Construction and Rigorous Analysis of Quantum-Like States

TL;DR

This paper rigorously analyzes how certain classical complex networks can be constructed to produce quantum-like states, providing methods to generate arbitrary single-qubit states from network eigenvectors.

Contribution

It introduces mathematically rigorous methods for constructing quantum-like single-qubit states from classical network structures, expanding understanding of quantum-classical analogs.

Findings

Symmetric network construction yields superpositions of Hadamard states.

Two methods for constructing arbitrary single-qubit states are proven.
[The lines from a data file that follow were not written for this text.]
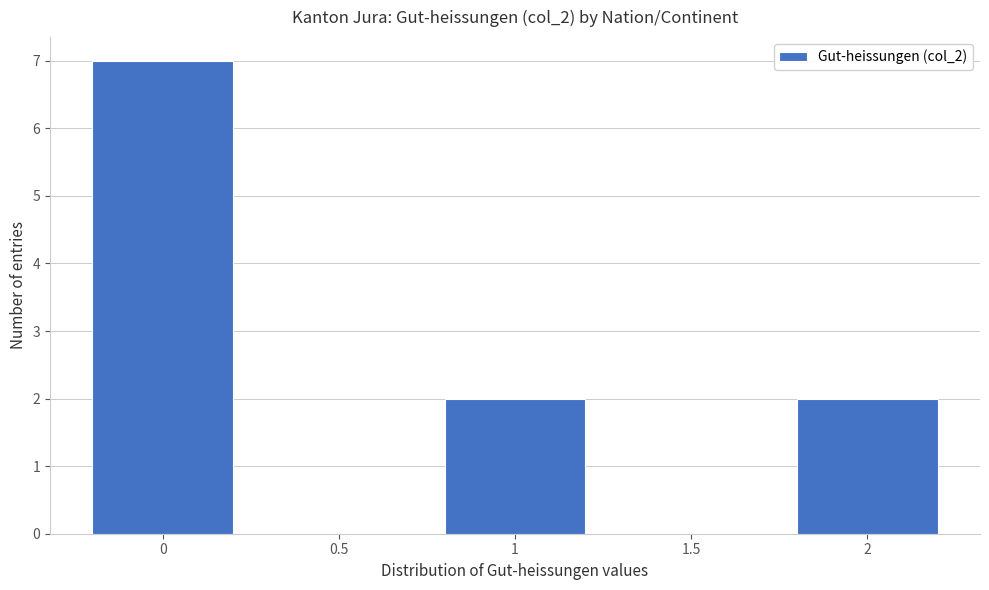

Reading left to right, list every bar in this chart as the range it spans on the x-axis followed by its height. The values are not printed on the chart, so give them approximately, as read against the axis.

-0.25 to 0.25: 7
0.25 to 0.75: 0
0.75 to 1.25: 2
1.25 to 1.75: 0
1.75 to 2.25: 2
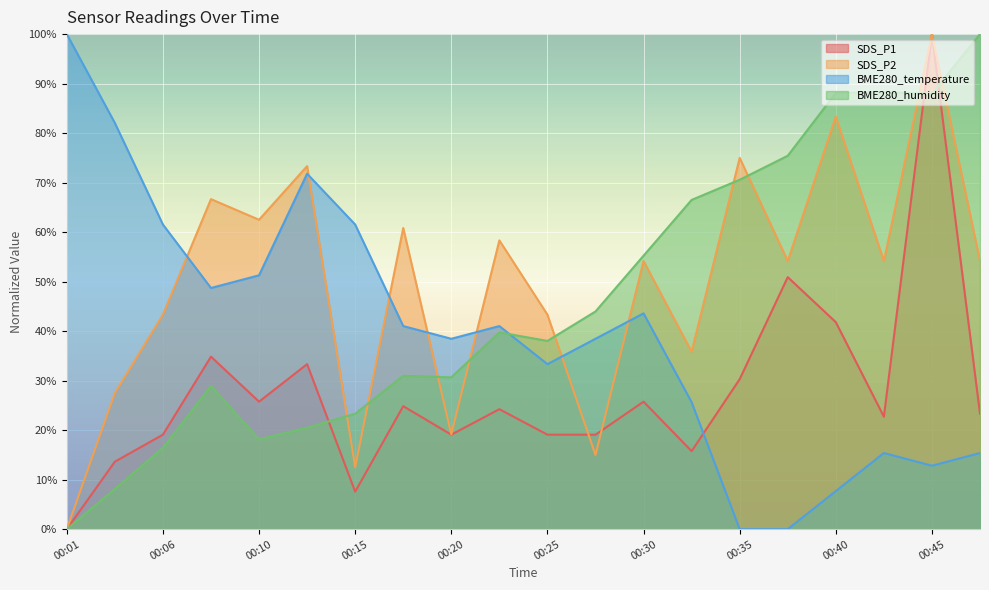

True or false: SDS_P2 has a value of 19.2 at 00:20.

True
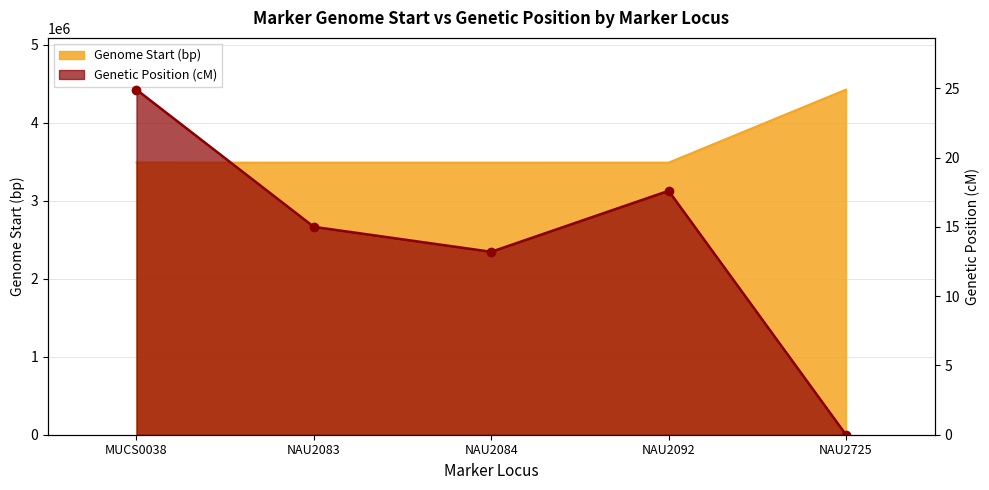

The value of Genetic Position (cM) at NAU2084 is 13.2. True or false?

True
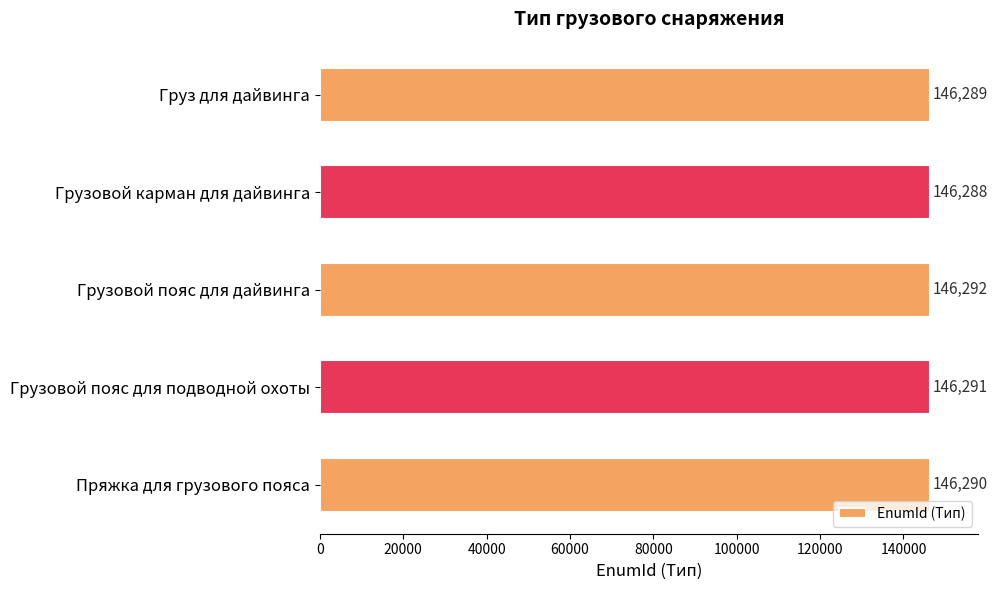

What is the sum of the values at Грузовой пояс для дайвинга and Грузовой карман для дайвинга?

292580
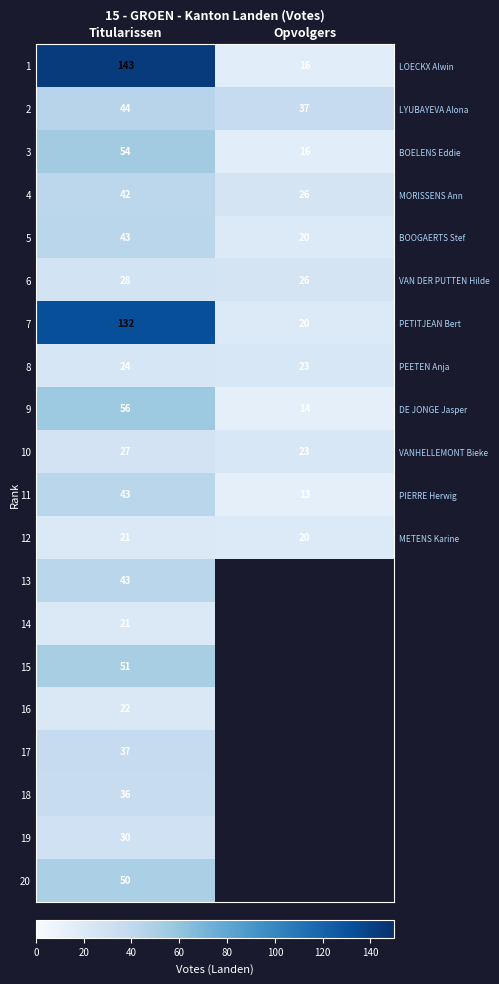

What is the minimum value shown in the chart?

13.0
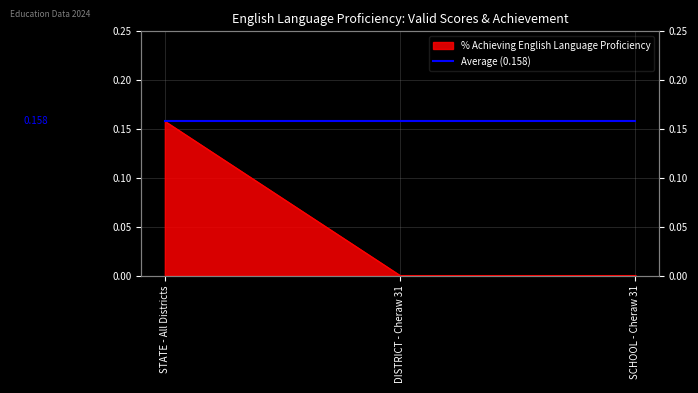

What is the change in value from STATE - All Districts to SCHOOL - Cheraw 31?

-0.2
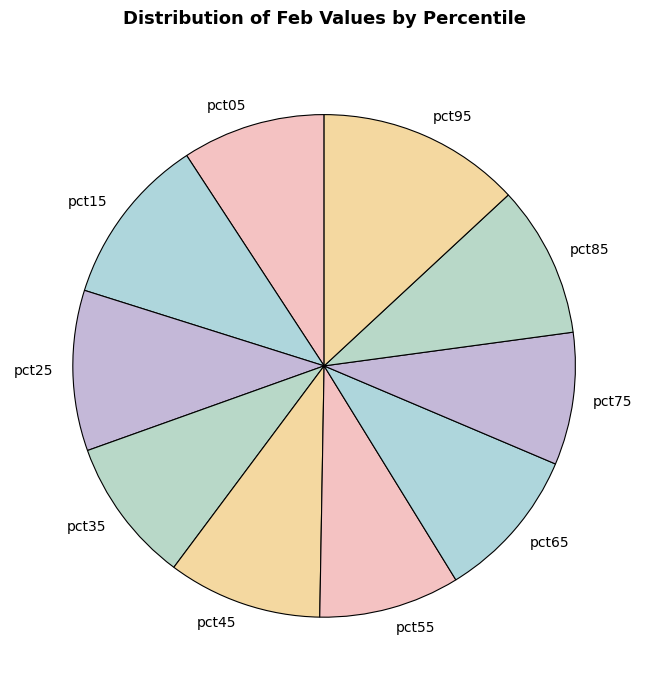

What is the smallest slice in the pie chart?

pct75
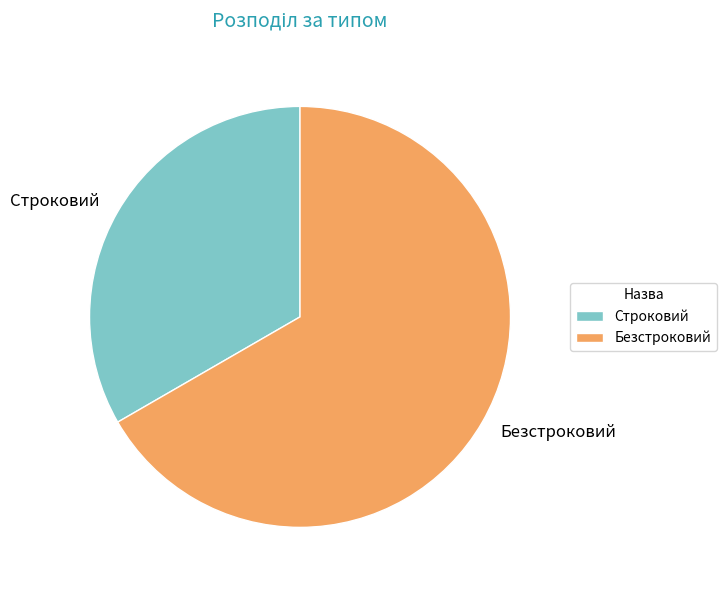

Rank the categories by value from highest to lowest.

Безстроковий, Строковий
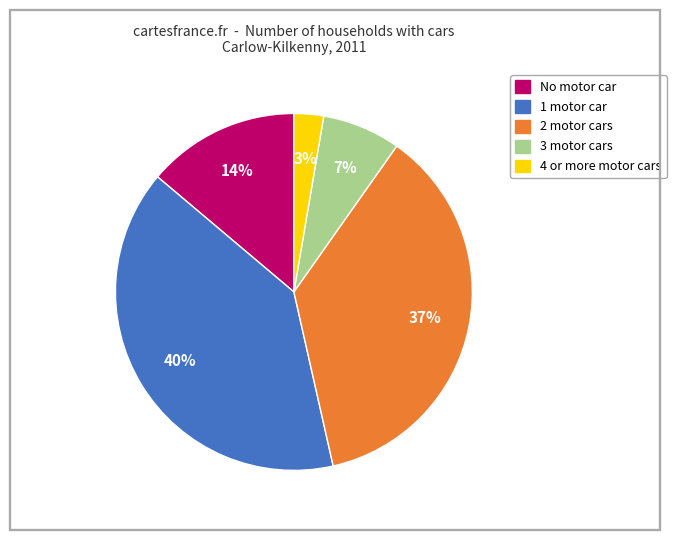

To the nearest percent, what portion does 3 motor cars represent?

7%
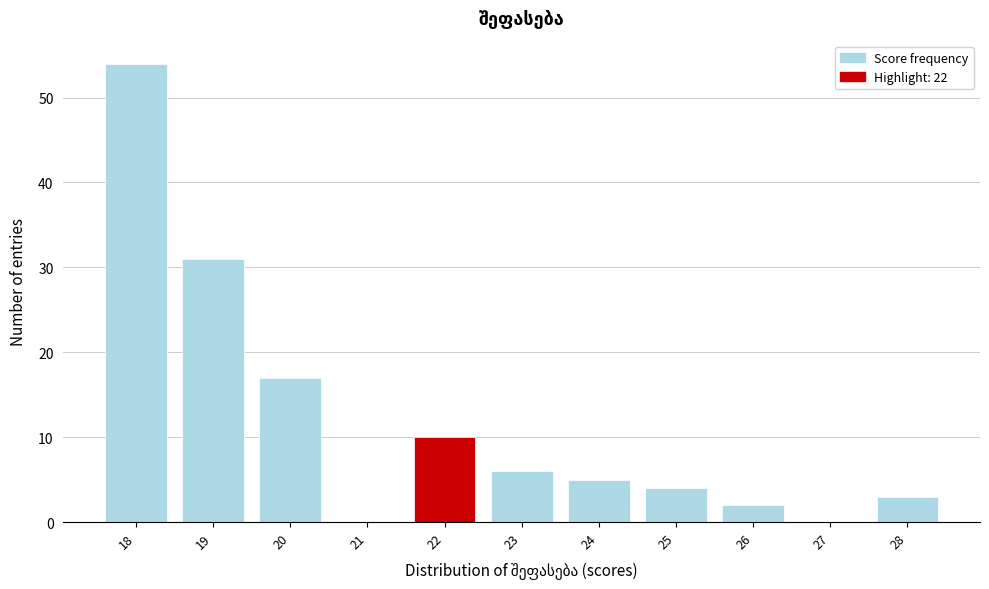

Reading right to left, transcribe all the data shown in this chart.

28=3	27=0	26=2	25=4	24=5	23=6	22=10	21=0	20=17	19=31	18=54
Synchronization is not essential; regular edge weights suffice.

Abstract

Extending upon the observations of the emergence of quantum-like states from classical complex synchronized networks, this work adds mathematical rigor to the analysis of single Quantum-Like (QL) bits constructed by eigenvectors of the adjacency matrices of such networks. First, we rigorously show that symmetric construction of such networks (regular undirected/symmetric bipartite graph $G_C$ connecting two regular undirected subgraphs $G_A,\,G_B$) leads to an equal superposition of the $|+\rangle, |-\rangle$ Hadamard states (with basis $|0\rangle,\,|1\rangle$ set from eigenvectors of the subgraphs), and provide an analysis of sufficient conditions on the network for construction of such states. Second, we prove two methods to construct any arbitrary single qubit state $|\psi\rangle = a|0\rangle + b|1\rangle,\, |a|^2+|b|^2=1$ and provide a switching lemma for the boundaries of both methods. The first method of construction is by detuning the regularities of the two subgraphs and the second is by asymmetrically constructing the bipartite connection matrix $C$ by allowing it to be directed, and then detuning those regularities. While the intuition is derived from the motivation of using complex synchronized networks for quantum information storage and computations, the proofs for constructing eigenvectors that interact in a quantum-like fashion only require the structure of the graph embedded in the adjacency matrix. Practically, this means that synchronization is not important to creating quantum-like bits, only that the edge weights are generally unit or close to unit and that the subgraphs are regular. As such, the results on combinations of random k-regular graphs (precisely Erd\H{o}s-R\'enyi graphs) may be independently interesting.